[Scene change data]

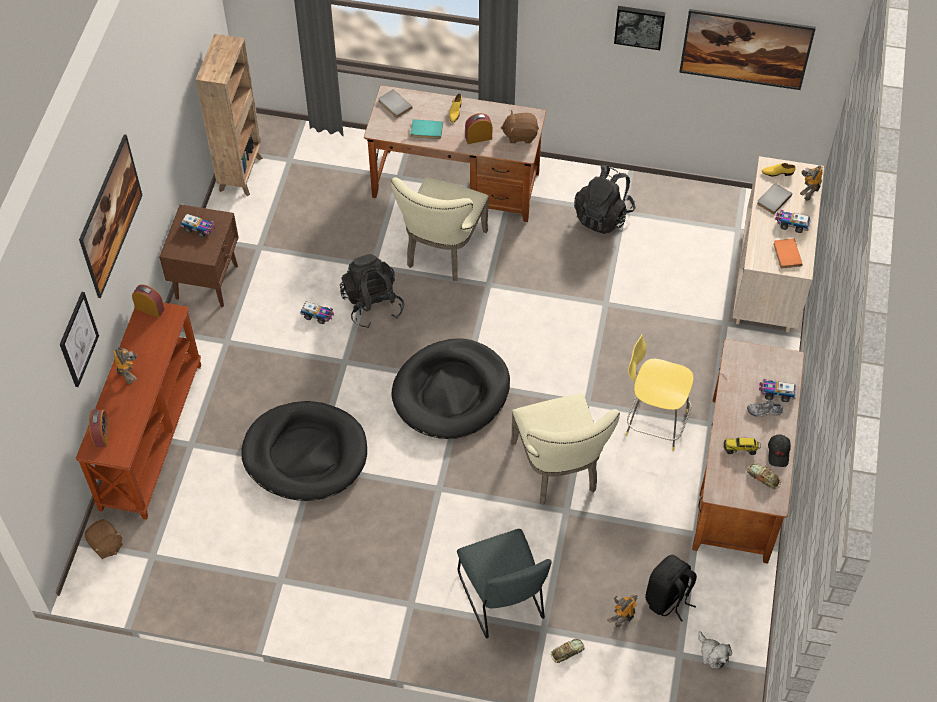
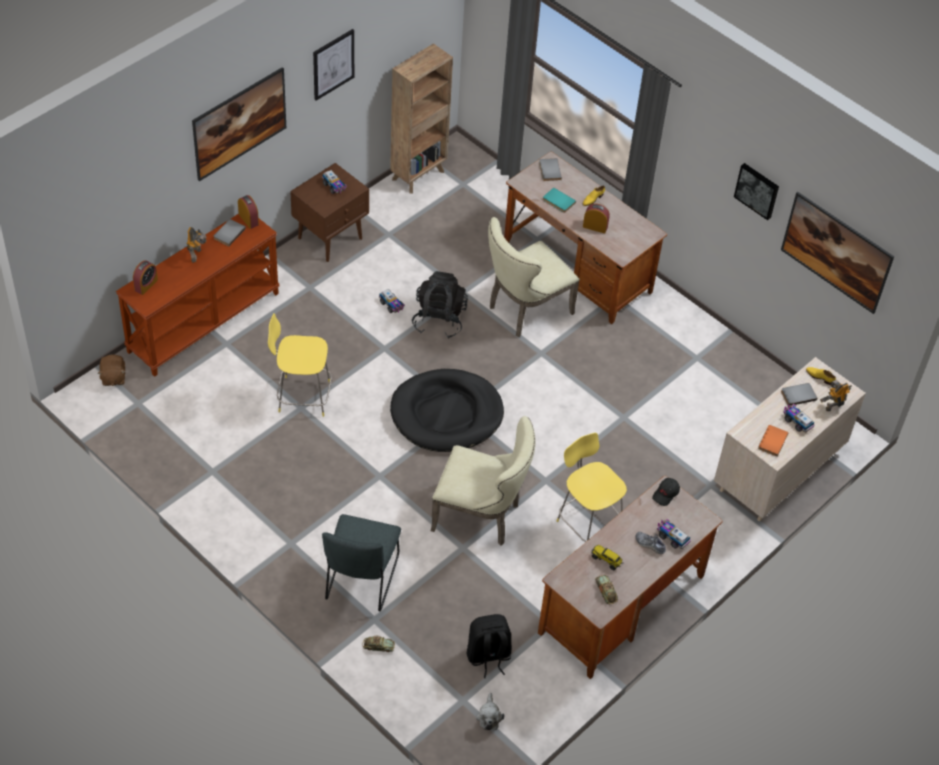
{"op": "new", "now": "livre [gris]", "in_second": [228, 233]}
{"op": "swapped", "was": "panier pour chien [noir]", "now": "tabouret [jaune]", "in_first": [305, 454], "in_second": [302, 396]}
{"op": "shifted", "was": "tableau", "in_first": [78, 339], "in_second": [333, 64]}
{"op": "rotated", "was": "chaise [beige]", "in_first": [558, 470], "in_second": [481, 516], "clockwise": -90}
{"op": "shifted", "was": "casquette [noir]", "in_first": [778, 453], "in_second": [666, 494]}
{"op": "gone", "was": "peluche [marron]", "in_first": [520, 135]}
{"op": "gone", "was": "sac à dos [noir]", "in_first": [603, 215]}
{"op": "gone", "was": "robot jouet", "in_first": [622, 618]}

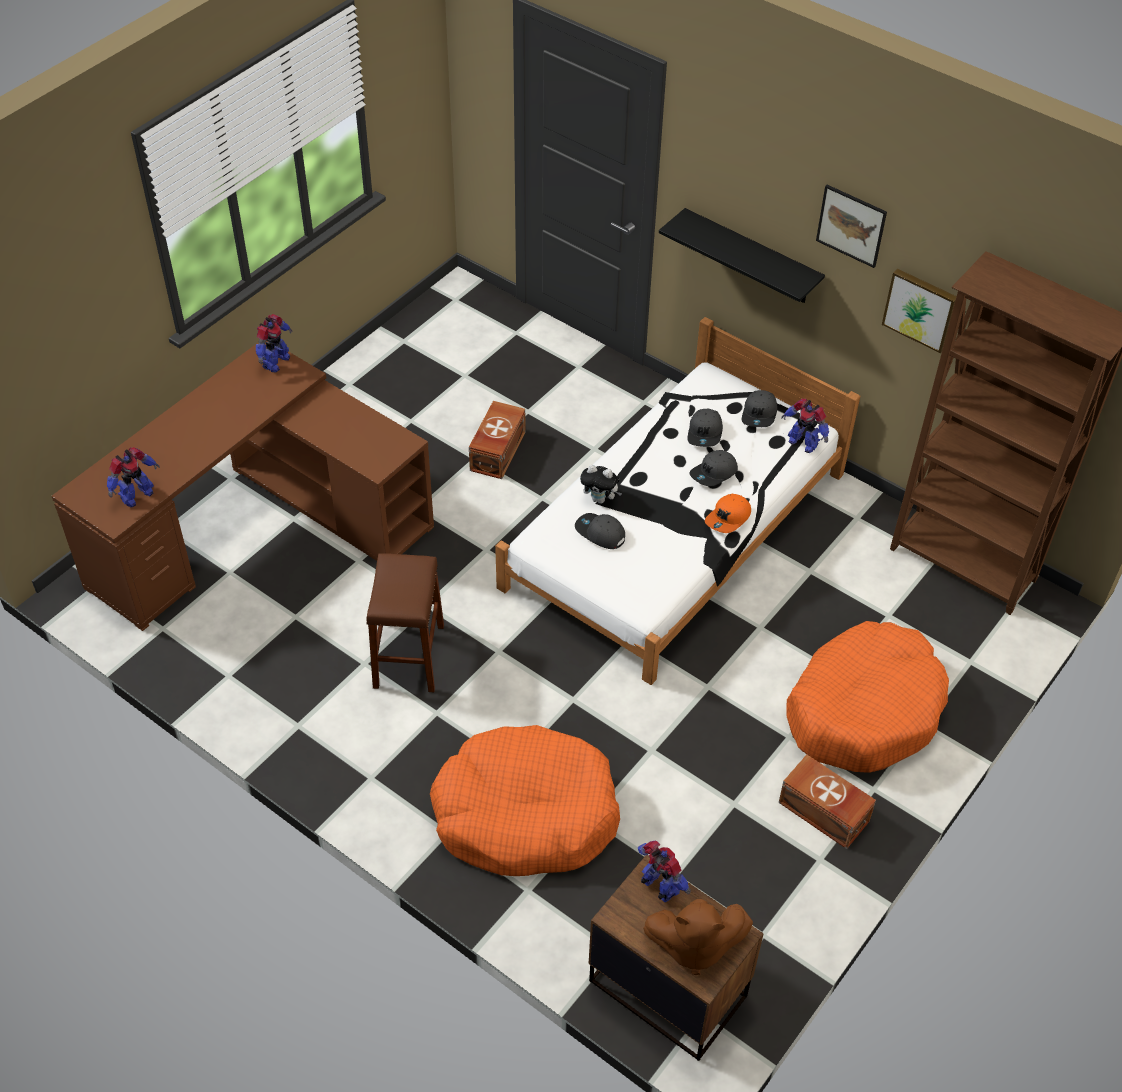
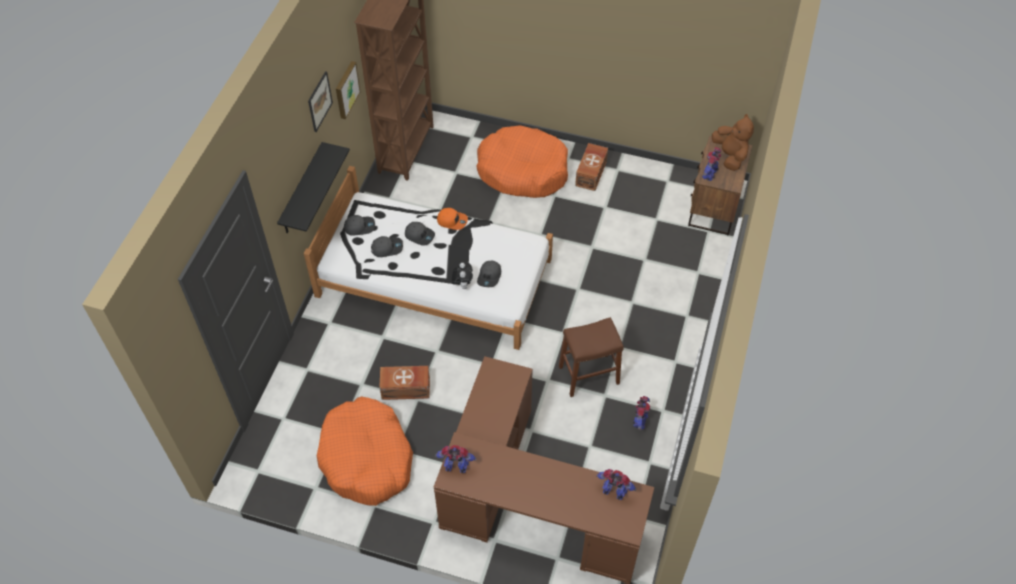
{"op": "shifted", "was": "panier pour chien [orange]", "in_first": [525, 814], "in_second": [367, 458]}
{"op": "shifted", "was": "robot jouet", "in_first": [803, 442], "in_second": [640, 421]}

* [TASK ITEM] The records above must be printed exactly, but the pictures they hold should be omitted.

* [RESULT OF THIS TASK]
{"op": "new", "now": "livre [gris]", "in_second": [228, 233]}
{"op": "swapped", "was": "panier pour chien [noir]", "now": "tabouret [jaune]", "in_first": [305, 454], "in_second": [302, 396]}
{"op": "shifted", "was": "tableau", "in_first": [78, 339], "in_second": [333, 64]}
{"op": "rotated", "was": "chaise [beige]", "in_first": [558, 470], "in_second": [481, 516], "clockwise": -90}
{"op": "shifted", "was": "casquette [noir]", "in_first": [778, 453], "in_second": [666, 494]}
{"op": "gone", "was": "peluche [marron]", "in_first": [520, 135]}
{"op": "gone", "was": "sac à dos [noir]", "in_first": [603, 215]}
{"op": "gone", "was": "robot jouet", "in_first": [622, 618]}

{"op": "shifted", "was": "panier pour chien [orange]", "in_first": [525, 814], "in_second": [367, 458]}
{"op": "shifted", "was": "robot jouet", "in_first": [803, 442], "in_second": [640, 421]}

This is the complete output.